As in previous years, the Stein Eriksen Lodge was one of only two hotels in the state to receive the AAA Five Diamond Rating. The rating, one of the highest designations in the industry, has been awarded to the hotel since 2001, predating the second property to receive the accolade, the Grand American Hotel which received the designation for the first time in 2004.
The process in rating hotels is one that includes multiple drop-in visits, both announced and incognito, from the 100-year-old automotive and travel insurance company. According to AAA, the reviews incorporate more than 30,000 lodging properties across the country, and less than a third of a percent achieve the AAA Five Diamond list.
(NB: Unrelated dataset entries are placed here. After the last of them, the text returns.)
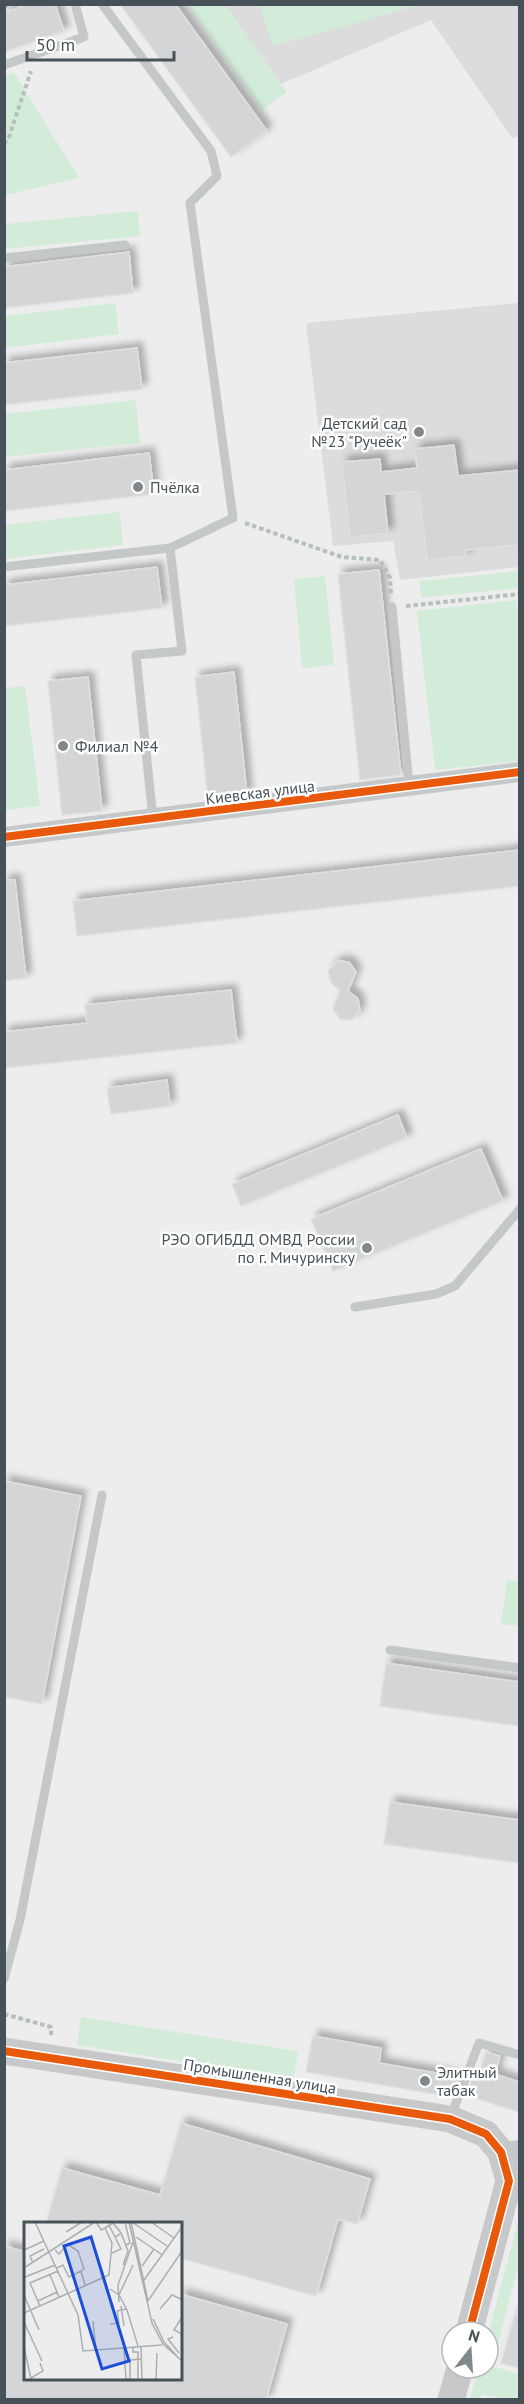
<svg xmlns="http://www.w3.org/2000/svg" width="524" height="2404" font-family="'PT Sans',sans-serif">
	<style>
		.education { fill: #dcdcdd }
		.green { fill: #d3ecda }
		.building { fill: #d4d5d6; stroke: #dfdfe0; stroke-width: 1.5; filter: url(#shadow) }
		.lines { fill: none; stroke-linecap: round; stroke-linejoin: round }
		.path { stroke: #b5c0bb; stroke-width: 4; stroke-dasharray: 4.5 3; stroke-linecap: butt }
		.lane { stroke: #c5c8c9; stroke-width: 9 }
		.street { stroke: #c5c8c9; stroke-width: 20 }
		.secondary { stroke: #c6c8ca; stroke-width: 27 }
		.cycleway-casing { stroke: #fff; stroke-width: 11 }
		.cycleway { stroke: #e8590c; stroke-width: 8 }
		.poi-dot { fill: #81888c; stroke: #fff; stroke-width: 2 }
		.labels { text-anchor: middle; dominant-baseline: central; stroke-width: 5; stroke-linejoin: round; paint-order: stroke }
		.poi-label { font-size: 16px; fill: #465258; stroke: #fff; text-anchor: start }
		.street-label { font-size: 16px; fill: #465258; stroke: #fff }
		.inset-road { fill: none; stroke: #abafb1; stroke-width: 1.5 }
		.view { fill: #1d4ed8; fill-opacity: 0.15; stroke: #1d4ed8; stroke-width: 3 }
		.inset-edge { fill: none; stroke: #465258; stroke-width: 3 }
	</style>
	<defs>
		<filter id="shadow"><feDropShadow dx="5.5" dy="-5.5" stdDeviation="3" flood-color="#0004"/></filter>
	</defs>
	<rect width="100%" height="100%" fill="#eeeded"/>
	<!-- education -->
	<g class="education">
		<polygon points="225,5 519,5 519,136 512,138 431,20 281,84"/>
		<polygon points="519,303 519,567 400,580 393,541 333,546 306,323"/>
	</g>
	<!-- green -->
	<g class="green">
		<polygon points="187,5 225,5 287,92 262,110"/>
		<polygon points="259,5 259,4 420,5 273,46"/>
		<polygon points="14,72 79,178 5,195 5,76"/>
		<polygon points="138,211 140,236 5,249 5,224"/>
		<polygon points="115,303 119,334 5,348 5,316"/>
		<polygon points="136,400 140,443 5,457 5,414"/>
		<polygon points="120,512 123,545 5,559 5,525"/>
		<polygon points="519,571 519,588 421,598 419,581"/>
		<polygon points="325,576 334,665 302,668 294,579"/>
		<polygon points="516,600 520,623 519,761 435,770 417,611"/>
		<polygon points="25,686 40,806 5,810 5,688"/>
		<polygon points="507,1580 519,1582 519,1626 501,1624"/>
		<polygon points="81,2017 298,2051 294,2079 77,2045"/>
		<polygon points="519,2219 519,2264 492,2366 519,2374 519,2399 503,2399 482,2394 480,2399 470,2399 479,2368 488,2368 488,2334"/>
	</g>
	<!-- building -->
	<g class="building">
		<polygon points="29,4 55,4 64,31 4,52 4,13"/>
		<polygon points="120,4 175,4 267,131 231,157"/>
		<polygon points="129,252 133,293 4,308 4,267"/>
		<polygon points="137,348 142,389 4,405 4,363"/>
		<polygon points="454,445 458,476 519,470 519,545 466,550 466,556 427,560 419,491 384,494 388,533 350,537 342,462 380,459 381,472 417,468 415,449"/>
		<polygon points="149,453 154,494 4,511 4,470"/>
		<polygon points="157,567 162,608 4,626 4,585"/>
		<polygon points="379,570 401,775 360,780 338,574"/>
		<polygon points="234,672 247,794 208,798 195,677"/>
		<polygon points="88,677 102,811 62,815 48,681"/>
		<polygon points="519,850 519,886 77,936 73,901"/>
		<polygon points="4,880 15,880 26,978 4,981"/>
		<polygon points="337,961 349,962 356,972 348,991 358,999 360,1011 352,1020 340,1019 333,1009 340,991 331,982 328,971"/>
		<polygon points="231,990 237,1043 4,1068 4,1032 87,1023 85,1005"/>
		<polygon points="167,1080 170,1106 111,1114 107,1088"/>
		<polygon points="398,1115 407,1138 241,1206 232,1184"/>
		<polygon points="481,1149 503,1201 333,1271 311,1219"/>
		<polygon points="4,1481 81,1496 42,1704 4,1697"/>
		<polygon points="386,1663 519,1682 519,1726 380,1706"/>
		<polygon points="390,1802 519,1820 519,1863 384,1844"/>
		<polygon points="313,2036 381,2048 379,2063 459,2077 454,2091 448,2089 447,2096 306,2072"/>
		<polygon points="486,2052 500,2056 495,2074 519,2082 519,2112 466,2095 472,2080 477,2080"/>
		<polygon points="181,2123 370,2179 357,2224 338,2219 316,2296 180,2258 180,2224 58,2224 47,2221 62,2168 160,2195"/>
		<polygon points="4,2246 26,2252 26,2379 180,2379 180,2294 287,2324 266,2400 4,2400"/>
		<polygon points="515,2314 519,2314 519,2368 501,2363"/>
	</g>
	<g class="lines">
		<!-- path -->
		<g class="path">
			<polyline points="4,7 12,4"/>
			<polyline points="4,144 9,137 31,71"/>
			<polyline points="245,523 342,557 380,560 390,578 391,595"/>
			<polyline points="406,606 520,594"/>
			<polyline points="4,2014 51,2027 51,2036"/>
		</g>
		<!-- lane -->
		<g class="lane">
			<polyline points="102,4 211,151 217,176 190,203 233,518 170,548"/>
			<polyline points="4,65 84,37 75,4"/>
			<polyline points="4,258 125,245"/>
			<polyline points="4,567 170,548 182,651 136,655 153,819"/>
			<polyline points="392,607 409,786"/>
			<polyline points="355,1307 436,1294 455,1286 520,1209"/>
			<polyline points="390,1650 520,1668"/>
			<polyline points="4,1979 20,1920 102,1495"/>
			<polyline points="451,2116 479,2043 520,2055"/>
		</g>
		<!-- street -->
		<g class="street">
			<polyline points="4,837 520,772"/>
			<polyline points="501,2152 520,2150"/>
		</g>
		<!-- secondary -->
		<g class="secondary">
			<polyline points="4,2051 450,2119 486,2134 501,2152 509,2181 469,2332"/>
			<polyline points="451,2400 460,2368"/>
		</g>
		<defs>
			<g id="cycleway">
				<polyline points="4,837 520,772"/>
				<polyline points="4,2051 450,2119 486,2134 501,2152 509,2181 469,2332"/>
			</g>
		</defs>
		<!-- cycleway casing -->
		<use href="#cycleway" class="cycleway-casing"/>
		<!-- cycleway -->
		<use href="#cycleway" class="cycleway"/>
	</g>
	<!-- markers -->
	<g class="poi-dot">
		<circle cx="419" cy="432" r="6"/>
		<circle cx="138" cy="487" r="6"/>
		<circle cx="63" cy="746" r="6"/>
		<circle cx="367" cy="1248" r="6"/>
		<circle cx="425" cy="2081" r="6"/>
	</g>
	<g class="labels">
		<!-- poi labels -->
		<g class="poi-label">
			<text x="407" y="423" text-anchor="end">Детский сад<tspan x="407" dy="18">№23 "Ручеёк"</tspan></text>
			<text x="150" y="487">Пчёлка</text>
			<text x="75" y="746">Филиал №4</text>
			<text x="355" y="1239" text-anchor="end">РЭО ОГИБДД ОМВД России<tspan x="355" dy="18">по г. Мичуринску</tspan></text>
			<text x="437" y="2072">Элитный<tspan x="437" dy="18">табак</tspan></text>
		</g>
		<!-- street labels -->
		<g class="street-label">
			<text transform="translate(260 792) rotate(-7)">Киевская улица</text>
			<text transform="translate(260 2076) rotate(9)">Промышленная улица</text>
		</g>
	</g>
	<!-- overview -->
	<g transform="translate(24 2222)">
		<rect width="158" height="158" fill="#eeeded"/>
		<path class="inset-road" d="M11,0L54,93L59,129L138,123M101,0L106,21L102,23M105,0L128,101L139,122L158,139M107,0L124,79M108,0L143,24M127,0L150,16M85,3L91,15L96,12M81,6L89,1L97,11L104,29L99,43M42,10L58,0M112,15L137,32M43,22L54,29L60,47L57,49M0,28L20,19M31,28L35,32L44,22M88,31L97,27L91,15M9,41L6,34L20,27M118,44L130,27M0,46L71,0M33,46L39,43L45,55L57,49L61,63M26,53L35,75M1,55L31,43M120,58L158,5M86,67L95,73L103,88L114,124M0,73L15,108M95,73L109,43M14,79L33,70M124,79L158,29M95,80L94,63L109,20M16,84L6,61L34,49M97,84L100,104M136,87L148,73L157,77L158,82M0,91L85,53L88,21L81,6L77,8L72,0M158,95L150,108L158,112M129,97L140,120L153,134M69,99L72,129M0,100L18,139M86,102L95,101L93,89L102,87M149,115L144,117L155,131M117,124L118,157M0,125L7,157M109,125V130H114V157M100,127L102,157M7,156L19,149L16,141M102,157H106V138L118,137M132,157L133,131"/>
		<path class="view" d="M67,15L105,139L78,147L40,24Z"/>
		<rect width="158" height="158" class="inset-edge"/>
	</g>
	<!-- border -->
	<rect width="524" height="2404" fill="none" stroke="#465258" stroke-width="12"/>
	<!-- north arrow -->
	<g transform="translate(470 2350) rotate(17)"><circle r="28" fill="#ffffff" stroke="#b5babc" stroke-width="1.5"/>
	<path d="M0-4.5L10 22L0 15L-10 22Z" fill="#81888c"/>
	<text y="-9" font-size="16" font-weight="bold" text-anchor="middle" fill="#465258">N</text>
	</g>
	<!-- scale -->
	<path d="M27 51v9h147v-9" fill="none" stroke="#465258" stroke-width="3"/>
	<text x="36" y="51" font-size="18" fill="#465258" stroke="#ffffff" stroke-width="4.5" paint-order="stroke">50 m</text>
</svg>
"The ultimate in luxury and sophistication," read an online AAA statement about the types of properties that make the Five Diamond list. "Physical attributes are extraordinary in every manner. Fundamental hallmarks include meticulous service that exceeds guest expectations, impeccable standards of excellence and personalized services and amenities that provide an unmatched level of comfort."
The Stein Eriksen Lodge Public Relations Manager Sarah Myers said the continued designation is a reflection of the level of service at the hotel. Whether it is remembering a guest's favorite bottle of wine from year to year or grocery shopping and stocking a suite before a guest's arrival, it is the "anticipatory" service that sets the property apart.
"You cannot sit back on your laurels," Myers said. "There are continual expectations we must maintain a certain number with our score. That is a lot of pressure. Could you imagine losing the Five Diamond after already having it for more than a decade?"
"There are time limits, like the time it takes for a bellman to greet you when you pull up or the front desk check you in. They look at the services we offer, like our turn down service, the ability to have 24-hour room service, the same day laundry. Whatever you may need, we can provide it."
This year the property added a handful of new amenities for guests. The hotel demolished and rebuilt the circle entrance, adding a heated cover so that guests could stay out of the cold. The dining room replaced the older chairs with new ones. Three fire pits were added, and construction has begun on a 6,000-square-foot event space.
"We have a history of continued service, a reputation and longevity that benefits us as a destination," Myers added. "But wouldn't it be really amazing to have multiple properties at Deer Valley receive a (Five Diamond) recognition as well? That would bring more excellent clientele, and the properties here work so well together to promote the destination as well as their properties."
"We can all be very different hotels, but I like that we can all achieve this award and remain authentic."